Charlie Brocard, vous êtes chercheur en alimentation à l’IDDRI1. Quel est votre regard sur l’évolution des politiques liées à l’alimentation ?

Historiquement, elle s’est concentrée sur deux secteurs : d’abord l’agriculture et ses enjeux économiques, ensuite la nutrition et ses enjeux de santé. Depuis le milieu des années 2000, la question environnementale est toutefois devenue de plus en plus présente. Les rapports scientifiques soulignant l’impact de l’agriculture sur les gaz à effet de serre, la pollution des sols, la santé ou le déclin de la biodiversité se sont multipliés. Idem pour la question du bien-être animal. Ces préoccupations sont venues enrichir le champ de l’action en matière d’alimentation.

Pourtant, la transition alimentaire patine. Il y a là un paradoxe…

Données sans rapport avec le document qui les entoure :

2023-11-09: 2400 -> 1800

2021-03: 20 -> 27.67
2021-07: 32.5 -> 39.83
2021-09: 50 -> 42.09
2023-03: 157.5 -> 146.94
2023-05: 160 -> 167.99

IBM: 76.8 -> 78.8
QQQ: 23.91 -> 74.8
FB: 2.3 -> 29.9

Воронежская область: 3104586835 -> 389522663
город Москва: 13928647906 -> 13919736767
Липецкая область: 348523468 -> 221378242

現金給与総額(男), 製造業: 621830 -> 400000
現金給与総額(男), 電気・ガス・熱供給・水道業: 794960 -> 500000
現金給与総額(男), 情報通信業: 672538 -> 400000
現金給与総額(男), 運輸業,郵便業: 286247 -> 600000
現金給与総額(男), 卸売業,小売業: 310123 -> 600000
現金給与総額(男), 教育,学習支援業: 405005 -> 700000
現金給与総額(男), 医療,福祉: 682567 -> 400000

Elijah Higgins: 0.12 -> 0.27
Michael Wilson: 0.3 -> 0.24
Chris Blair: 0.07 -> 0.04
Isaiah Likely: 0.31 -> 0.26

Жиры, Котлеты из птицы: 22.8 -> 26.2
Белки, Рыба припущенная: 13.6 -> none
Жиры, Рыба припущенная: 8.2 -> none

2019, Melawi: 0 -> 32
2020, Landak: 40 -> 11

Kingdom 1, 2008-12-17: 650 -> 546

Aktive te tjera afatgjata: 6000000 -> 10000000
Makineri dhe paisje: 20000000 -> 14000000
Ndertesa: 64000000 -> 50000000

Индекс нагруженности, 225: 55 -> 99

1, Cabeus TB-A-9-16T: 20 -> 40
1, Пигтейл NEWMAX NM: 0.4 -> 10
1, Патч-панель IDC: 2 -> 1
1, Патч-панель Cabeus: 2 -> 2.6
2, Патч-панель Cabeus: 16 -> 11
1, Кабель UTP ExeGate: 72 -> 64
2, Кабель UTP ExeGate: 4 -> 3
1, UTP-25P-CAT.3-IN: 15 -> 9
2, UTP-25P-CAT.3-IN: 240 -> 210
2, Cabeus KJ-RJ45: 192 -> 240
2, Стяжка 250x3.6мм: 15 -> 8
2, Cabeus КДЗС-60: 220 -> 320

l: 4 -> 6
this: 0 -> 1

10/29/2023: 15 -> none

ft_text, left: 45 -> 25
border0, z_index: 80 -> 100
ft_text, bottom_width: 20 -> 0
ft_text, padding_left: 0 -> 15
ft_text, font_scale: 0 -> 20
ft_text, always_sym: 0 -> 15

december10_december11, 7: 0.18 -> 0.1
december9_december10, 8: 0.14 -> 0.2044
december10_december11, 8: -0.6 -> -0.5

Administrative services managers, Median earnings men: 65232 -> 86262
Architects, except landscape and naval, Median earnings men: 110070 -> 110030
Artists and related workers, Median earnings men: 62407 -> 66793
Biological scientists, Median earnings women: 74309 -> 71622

On assiste tout de même à une prise de conscience, résultat d’une meilleure connaissance scientifique, d’une visibilité de plus en plus grande d’activistes dans les médias, ou de celle de personnalités promouvant un régime végétarien ou plus végétal. Mais c’est vrai, elle n’a pas encore donné les résultats escomptés. On le constate à la lecture de certains chiffres. Prenez la consommation de viande, qui ne diminue pas ou quasi pas, voire se renforce comme en France. À la clé, un fossé entre conscientisation et réalité des consommations et des actions.